In LLMs, we use multi-headed attention. By using multiple attention layers in parallel, we can have different attention layers focus on different information. E.g. one layer might focus on subject-object relationship, while another might focus on adjectives, another on sentiment, etc. Note that we do not specify what the individual attention layers do, what the attention layers learn is completely emergent from training the LLM on huge amounts of text!

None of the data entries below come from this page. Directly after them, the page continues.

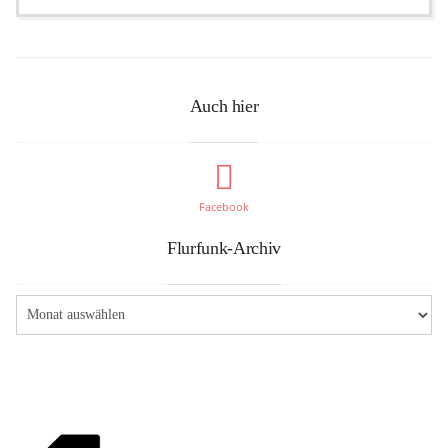
Auch hier
Facebook
Flurfunk-Archiv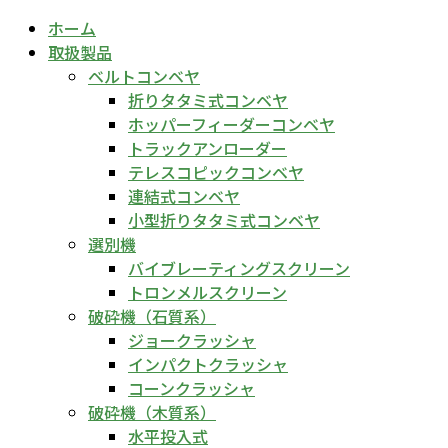
ホーム
取扱製品
ベルトコンベヤ
折りタタミ式コンベヤ
ホッパーフィーダーコンベヤ
トラックアンローダー
テレスコピックコンベヤ
連結式コンベヤ
小型折りタタミ式コンベヤ
選別機
バイブレーティングスクリーン
トロンメルスクリーン
破砕機（石質系）
ジョークラッシャ
インパクトクラッシャ
コーンクラッシャ
破砕機（木質系）
水平投入式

Context Limit / Context Window / Context Length

The number of tokens an LLM can process. Usually shared for input and output (completion). This is one of the current limitations of LLMs, as it limits both the memory/history in a chat system, and the number of context chunks in RAG systems. It's also important to consider that the longer the input prompt, the less tokens you will have for the output. Models with a larger context windows are continually being developed, as this seems to be a limiting factor for users.

LLM Model Size

The size of an LLM is usually measured in the number of parameters, in the billions. In some cases, this is obvious, e.g. LLaMA-7b has 7 billion parameters. For other models, such as GPT, we don't know the exact number of parameters and there are only educated guesses. The model size plays an important role:

  • The larger the model, the more memory (RAM or VRAM) and computing power is needed to run inference.
  • The model size corresponds with the model's memory: how much a model can remember about what was shown during training.
  • Certain capabilities of LLMs often only emerge with a certain model size.

Reinforcement Learning from Human Feedback (RLHF)

Training technique where we fine-tune a pre-trained LLM on human feedback. The process starts with creating a reward model, which is a separate model that takes in a generated output from an LLM, and outputs a score (how good the input text is). The dataset to train the reward model is usually collected by users giving feedback on LLM responses, either live or offline. Once a reward model has been trained, it is then used as a reward function to fine-tune the pre-trained LLM. See this blog post for an in-depth discussion of how RLHF works.

Low-Rank Adaptation (LoRA)

Efficient fine-tuning method where to original weights are kept frozen, and only a small 'update matrices' (hence adaptation) is trained on top of the original weights. Those 'update matrices' are generally added to the attention layers. Instead of full matrices, rank-decomposition matrices (hence low-rank) are trained, which have significantly fewer parameters. LoRas require a lot less memory to train, and are very portable, both due to the small number of parameters. They can be applied also for multi-modal modals, e.g. in stable diffusion models, LoRA is applied in the cross-attention layers of the denoising U-Net (where image and text prompt connect).

LangChain

Open-source library that makes it easy to build GenAI applications. It has integration for most common tools like APIs, databases, memory, etc. and makes the connection of those tools very easy. By chaining a sequence of calls, complex logic that goes beyond a single LLM call can be built easily: Routing, RAG, memory, agents, etc.

LlamaIndex

Open-source library often used to build LLM apps (any LLM integration, not limited to LLaMA). It specializes in connecting private or domain-specific data to LLMs. This includes data ingestion, structuring, indexing, retrieval, etc.